Supplied text —
◆ ◆ ◆ ◆ ◆ ◆ ◆
Dodge Data & Analytics and Sevan Multi-Site Solutions recently released a study that reiterated the need for stronger communication and collaboration between project owners and contractors.
The study Challenges and Opportunities in Multi-Site Construction SmartMarket Insight, found that 70% of owners and contractors agree that making program-level scope/schedule coordination a high priority early in construction planning improves project scope clarity, quality, schedule and budget. Survey respondents weren’t in agreement on everything else, though.
A few key findings are listed below:
- 56% of owners are confident they know what makes their projects attractive to contractors to bid, but only 16% of contractors agree with that sentiment
- 92% of owners believe they frequently form long-term partnerships with contractors, but only 35% of contractors reported that was true
- 76% of owners report they frequently communicate their future construction plans to contractors, but only 19% of contractors said this occurs frequently
If you read our weekly newsletter, theHuddle, you already know all this. As promised in theHuddle, we caught up with Dodge Data & Analytic's Donna Laquidara-Carr and Sevan Multi-Site Solutions' Steve Kuhn to talk about key findings from the report and how construction managers can learn from it moving forward.
Laquidara-Carr is the industry insights research director at Dodge Data & Analytics. She's been with Dodge for over 25 years and has been working on research and analysis for the SmartMarket Report series since 2010. Kuhn is the executive vice president at Sevan Multi-Site Solutions and is one of Sevan's founders. He has more than 20 years of expertise in construction management and currently leads all relationships with Sevan's Business Partners. Read their insights below.
CBO: What findings were you most surprised by in the Dodge/Sevan report?
DLC: To me, some of the striking differences between the owners and contractors were the most surprising. For example, only 19% of contractors find that owners share their future construction plans, but 76% of the owners say that they do share their plans with contractors.
Many contractors (62%) think that this is because owners are worried about confidentiality, but few owners are actually concerned about that. Instead, most are worried about giving out information that contractors will use to form their plans, only to have it change on them.
What is striking about this, and is consistent with many of the biggest disparities throughout the report, is the way that it emphasizes the need for better communication, rather than different processes, which I think is the fundamental message of the report.
CBO: Why do you think multi-site projects are particularly at risk for a lack of communication and collaboration between owners and contractors?
◆ ◆ ◆ ◆ ◆ ◆ ◆
Records provided —
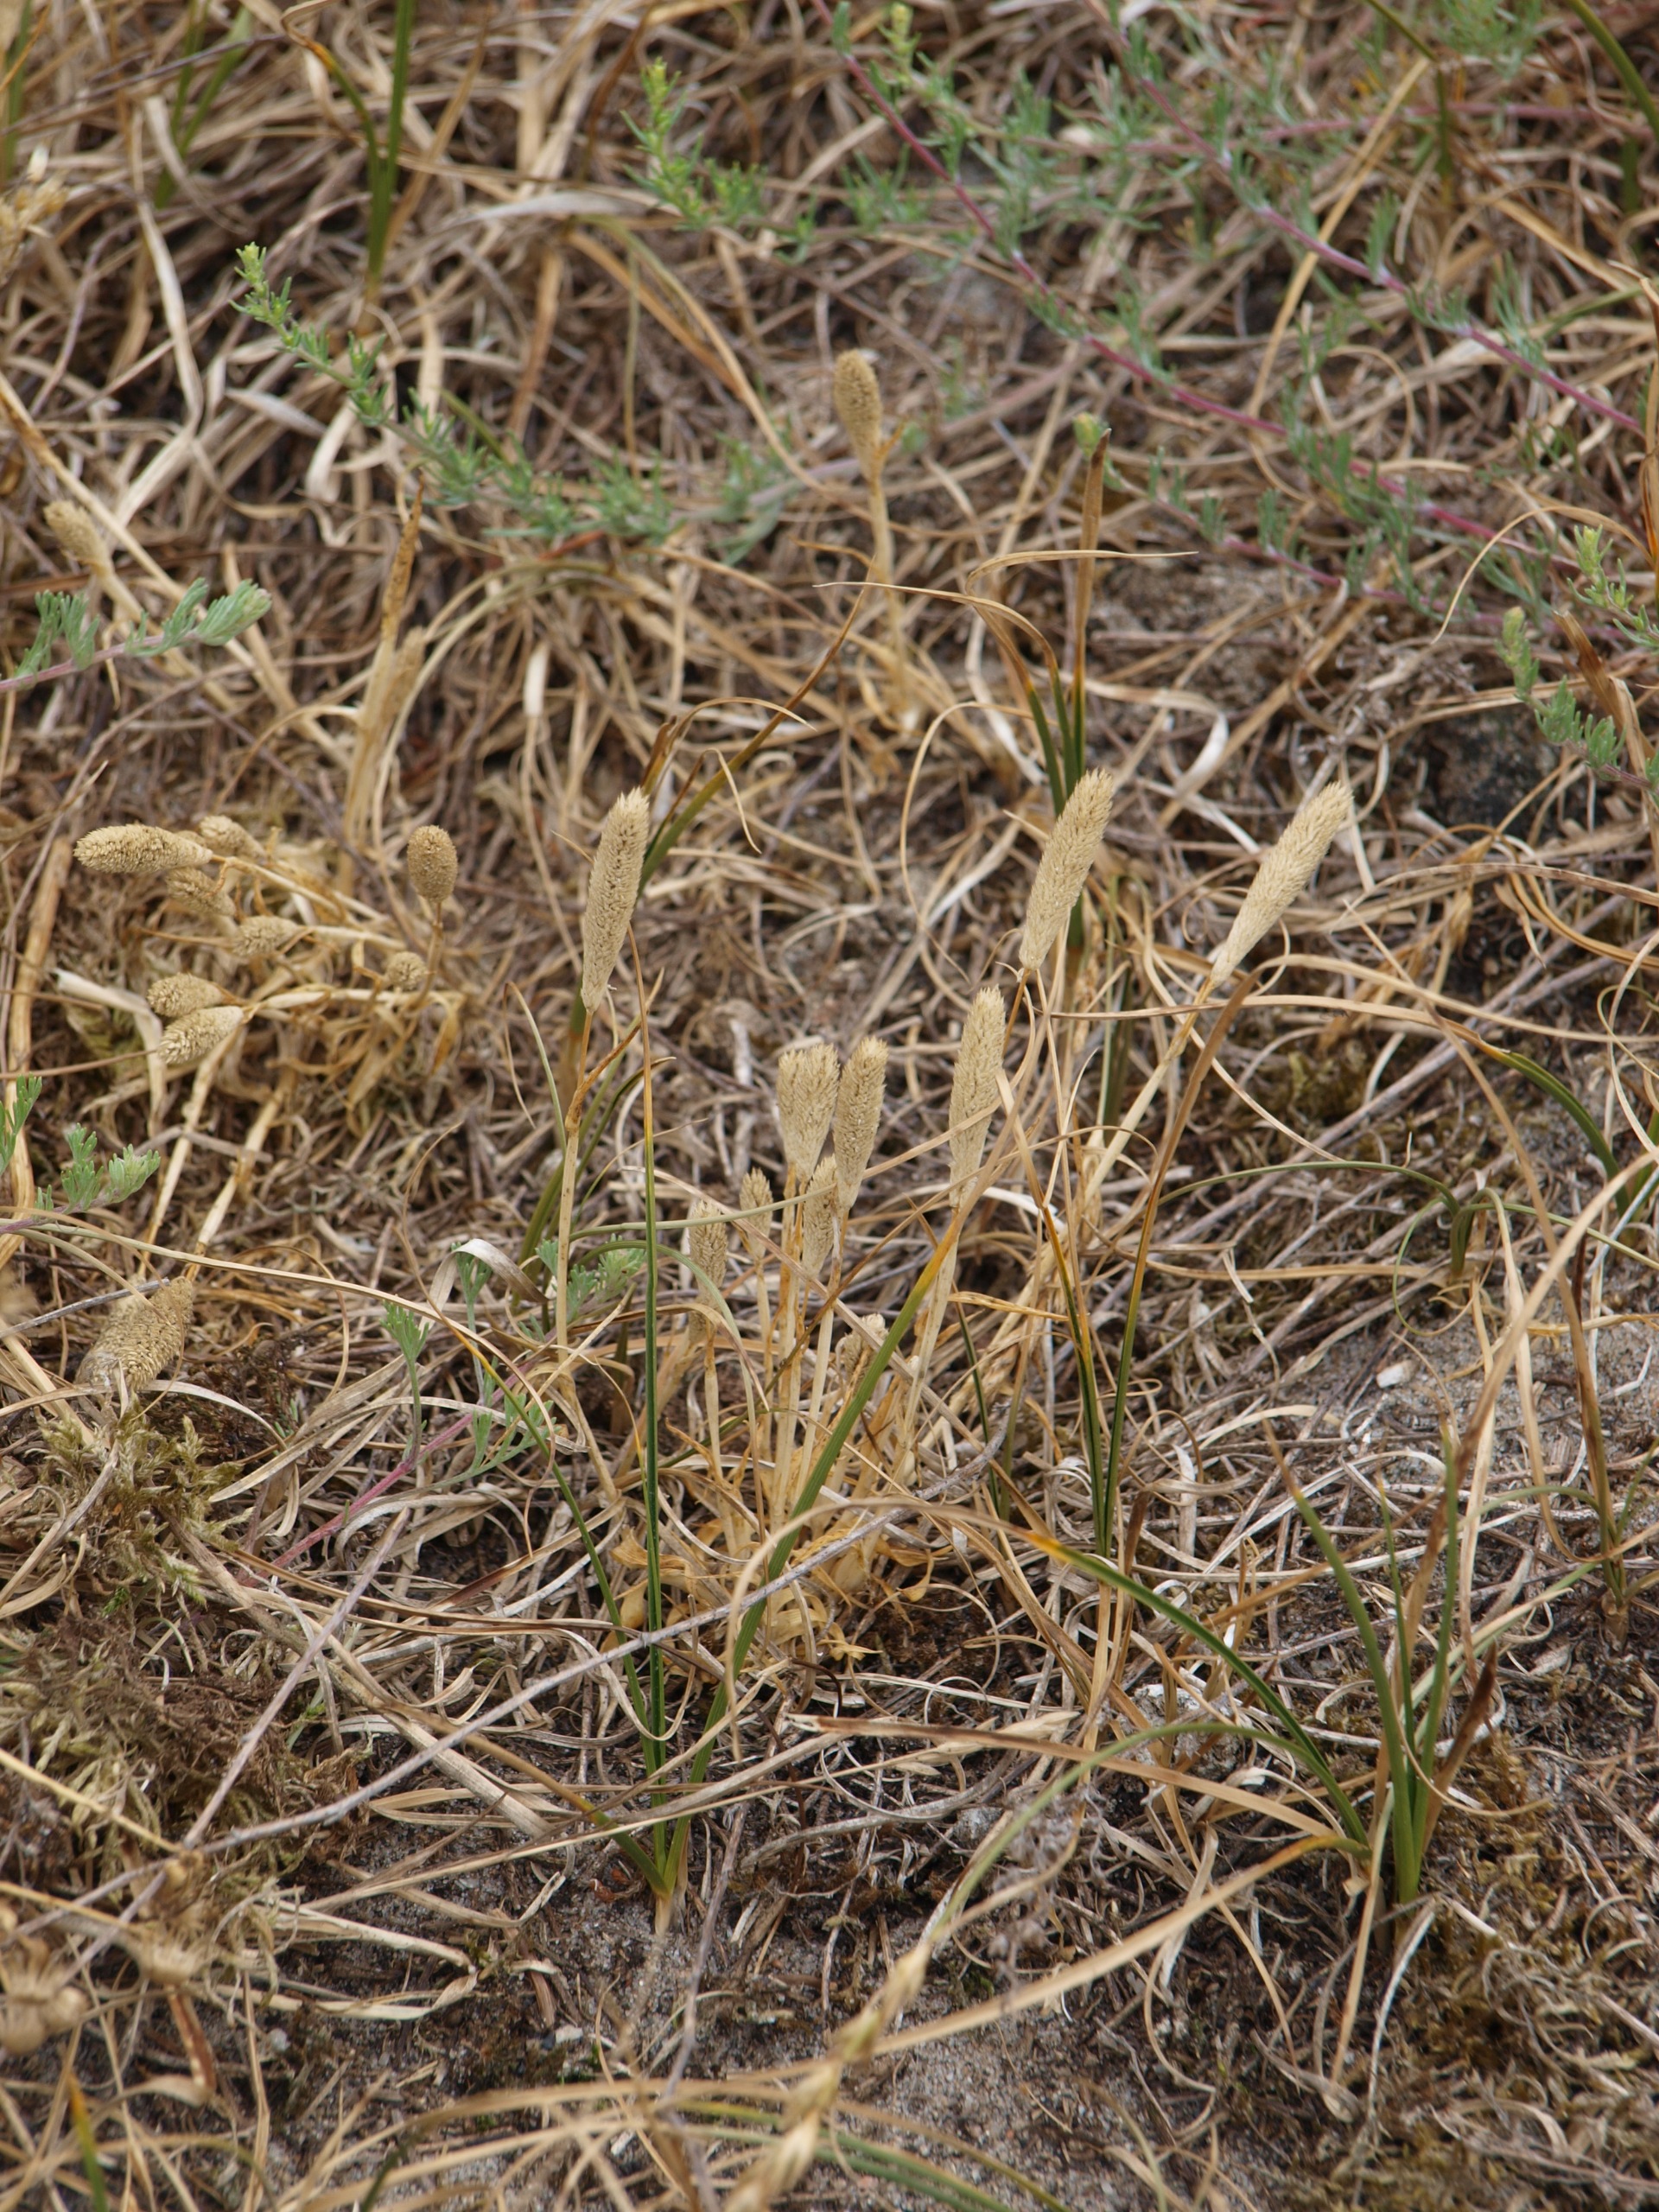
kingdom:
◆ ◆ ◆ ◆ ◆ ◆ ◆
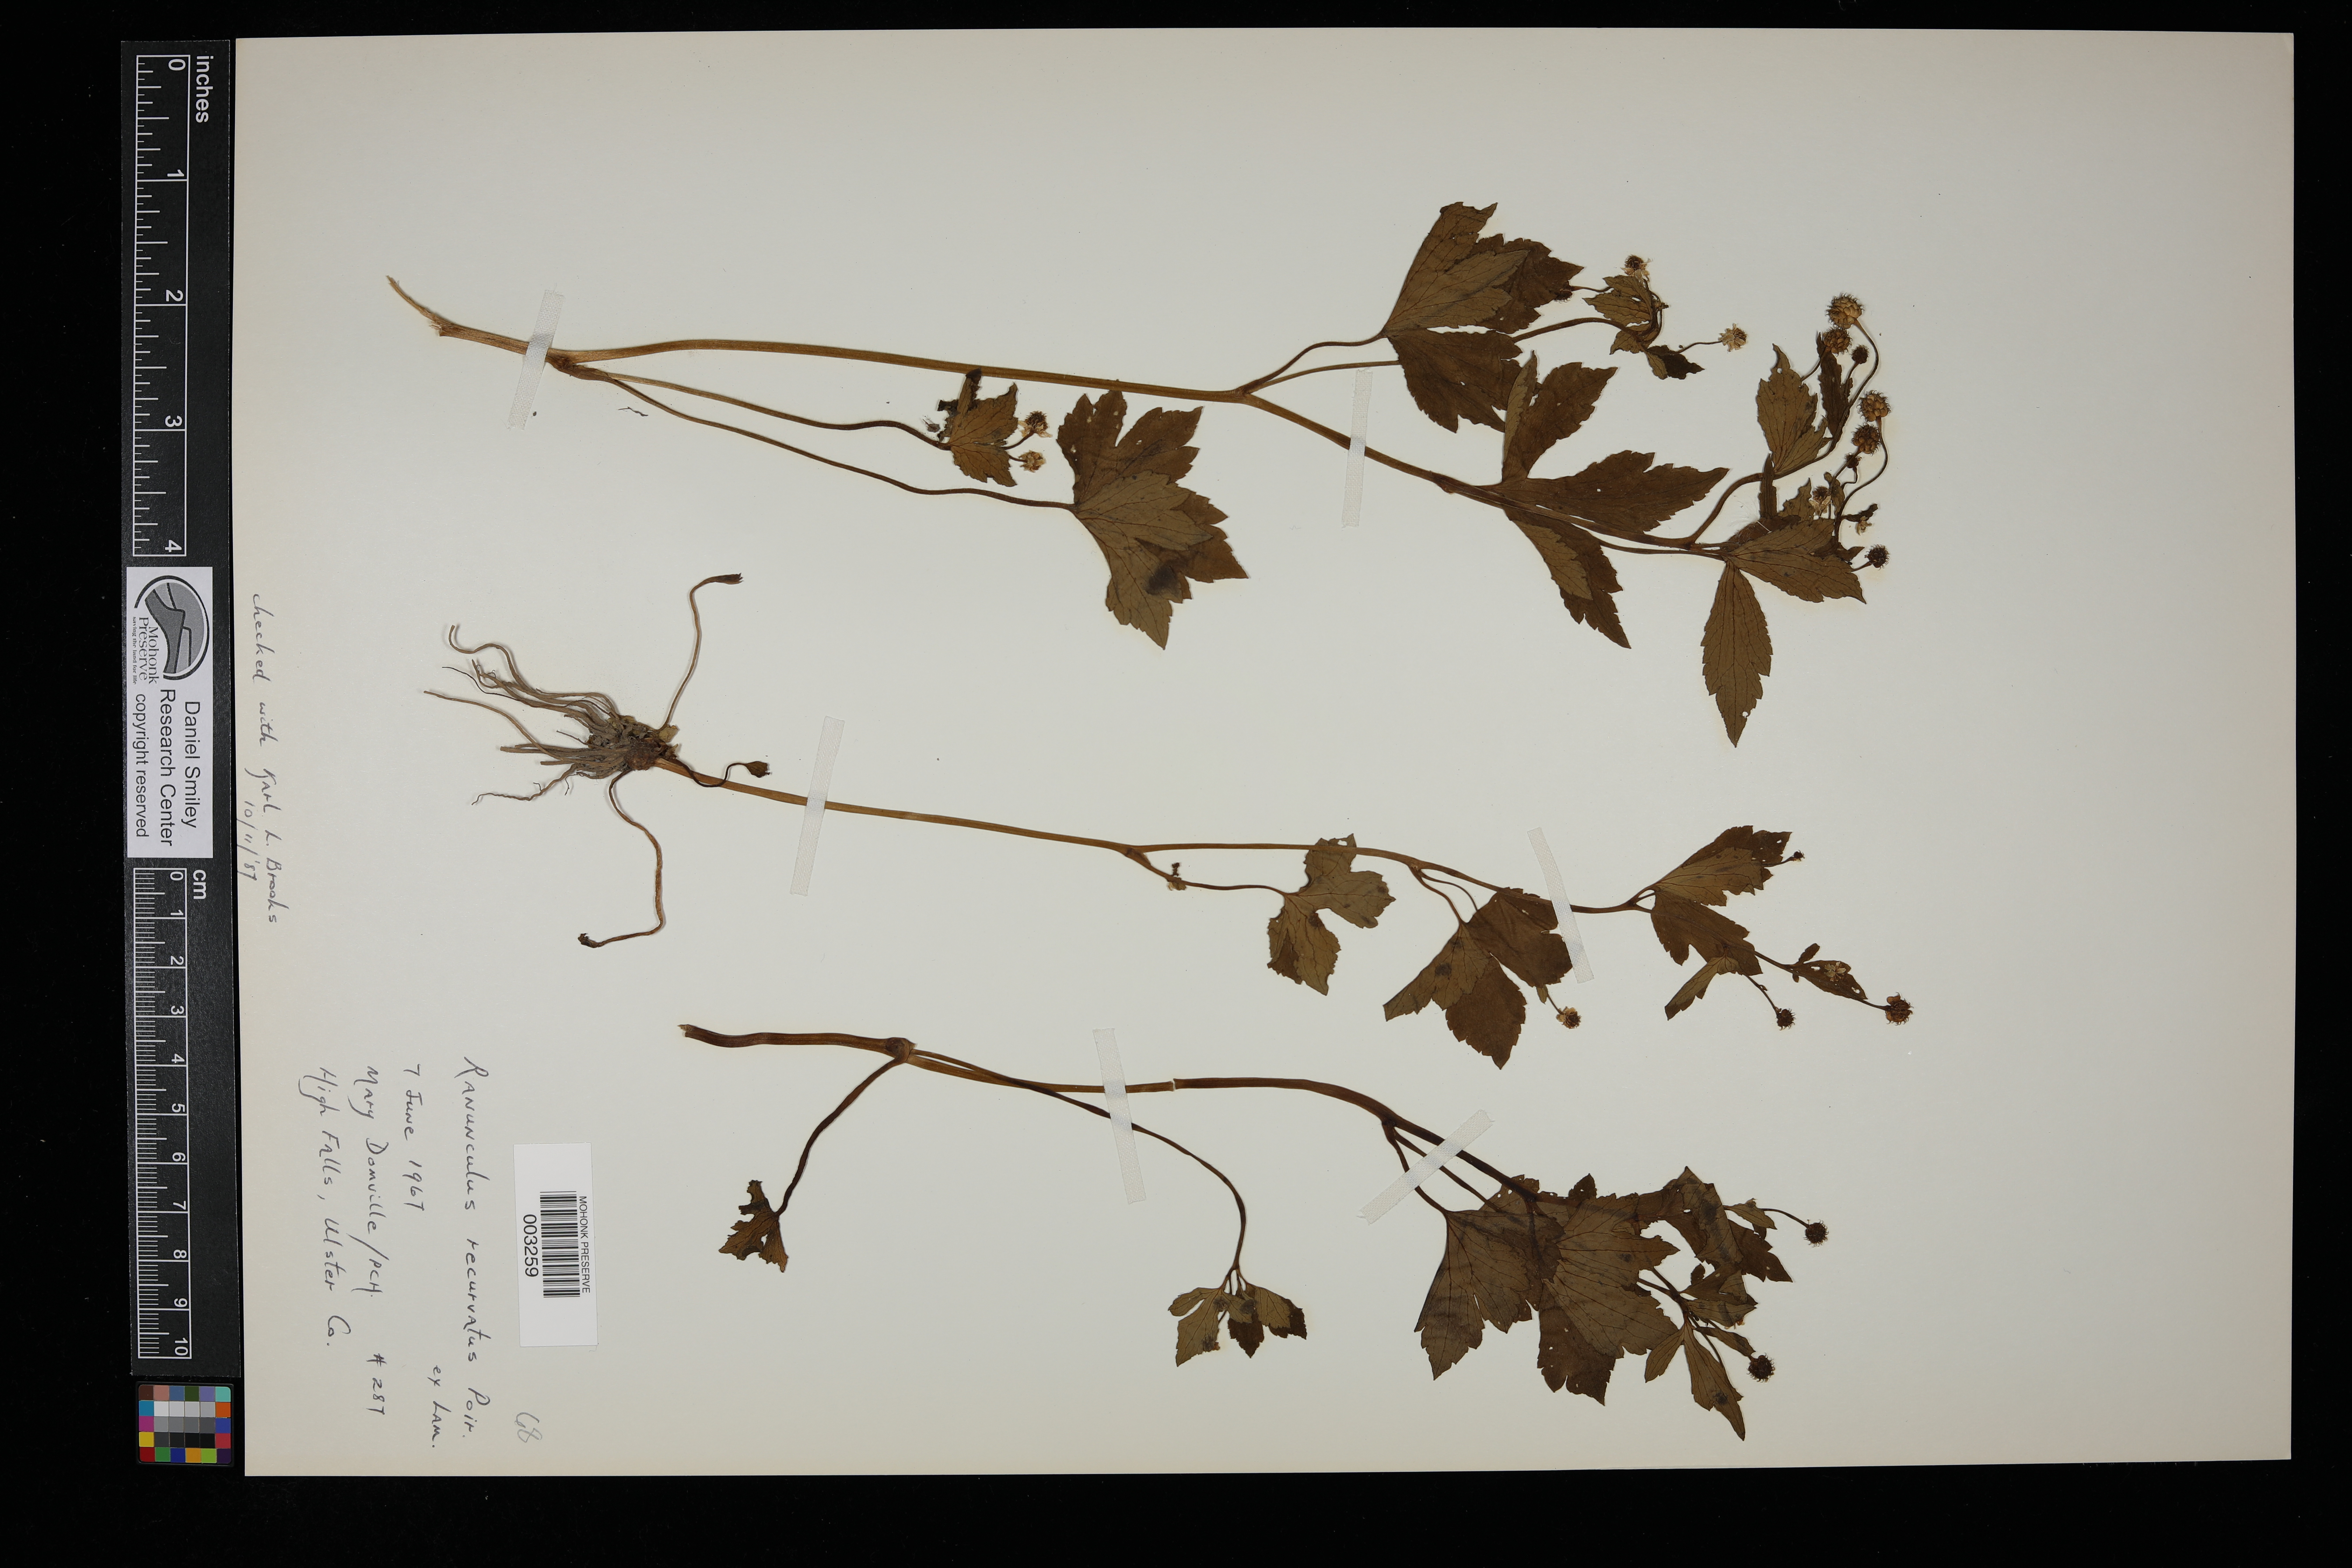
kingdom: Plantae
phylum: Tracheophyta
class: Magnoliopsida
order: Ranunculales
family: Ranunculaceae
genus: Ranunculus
◆ ◆ ◆ ◆ ◆ ◆ ◆
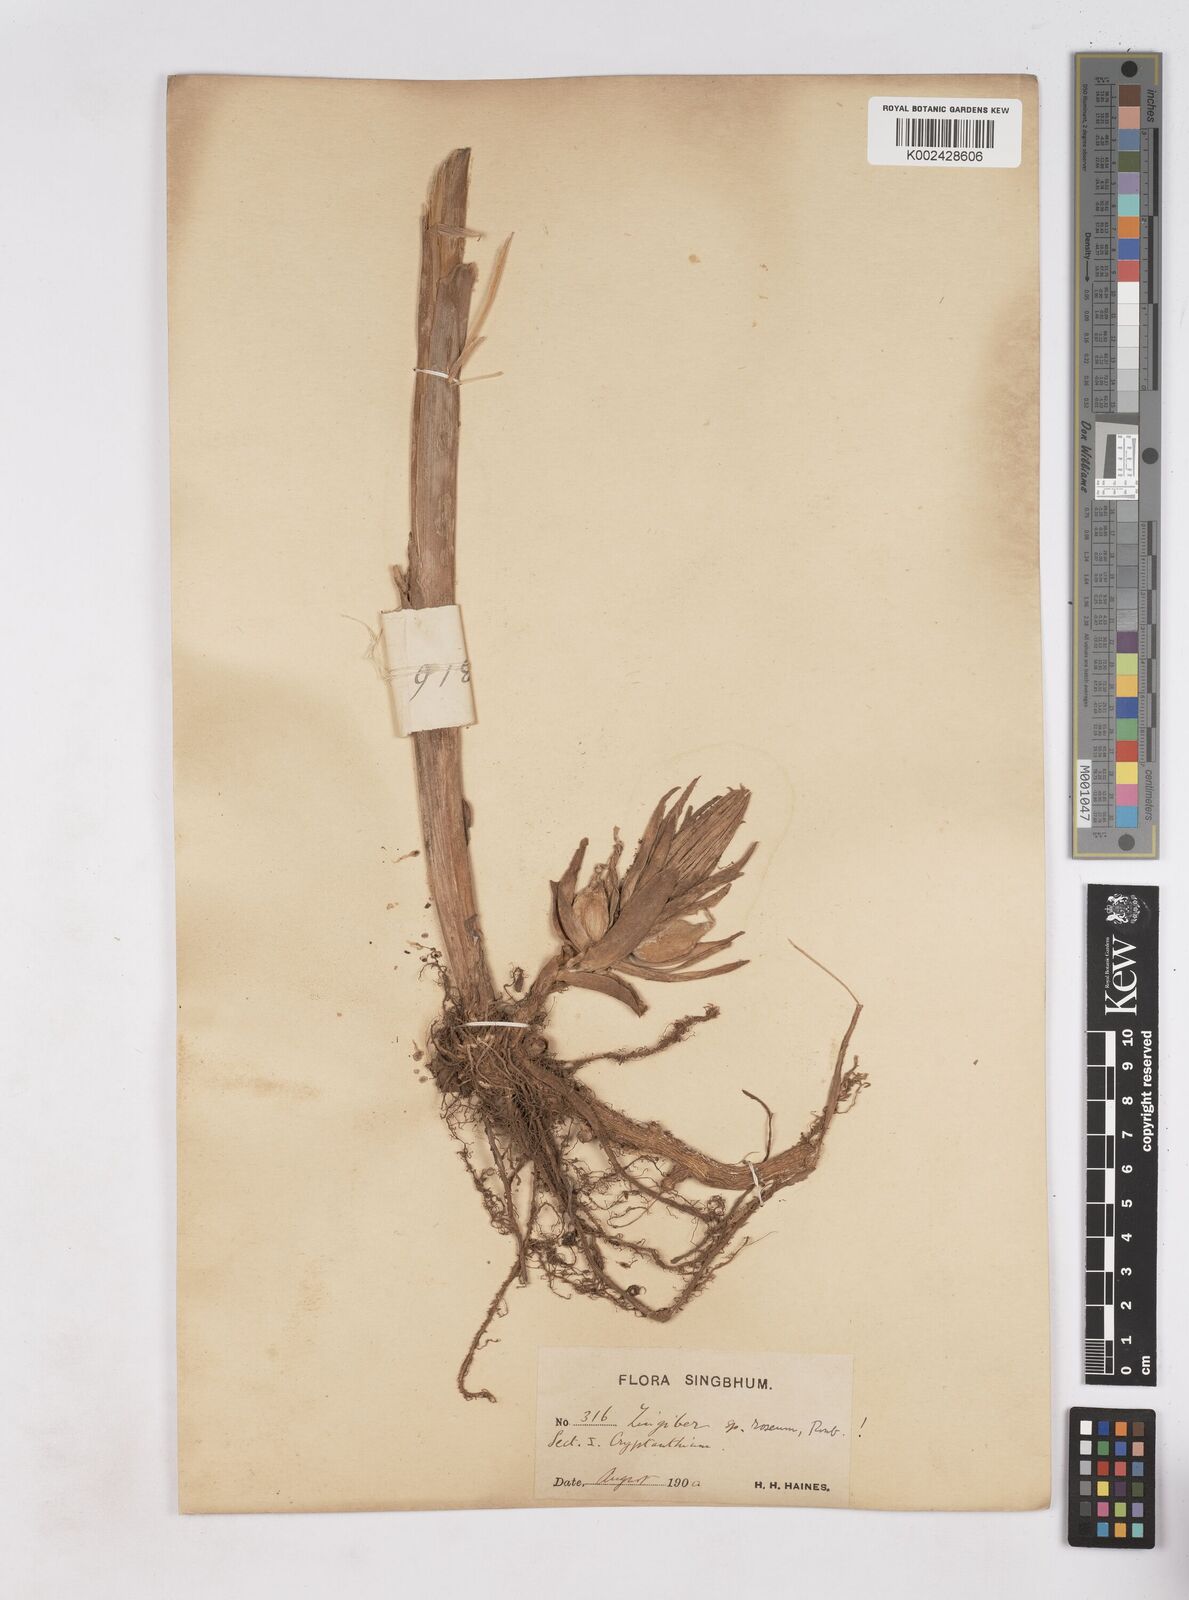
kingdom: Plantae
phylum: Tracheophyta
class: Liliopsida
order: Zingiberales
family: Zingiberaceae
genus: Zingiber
◆ ◆ ◆ ◆ ◆ ◆ ◆
Directions for this task — Copy the part of the multi-site construction study text starting with "What is striking" and going on through "of the report.".

Answer space —
What is striking about this, and is consistent with many of the biggest disparities throughout the report, is the way that it emphasizes the need for better communication, rather than different processes, which I think is the fundamental message of the report.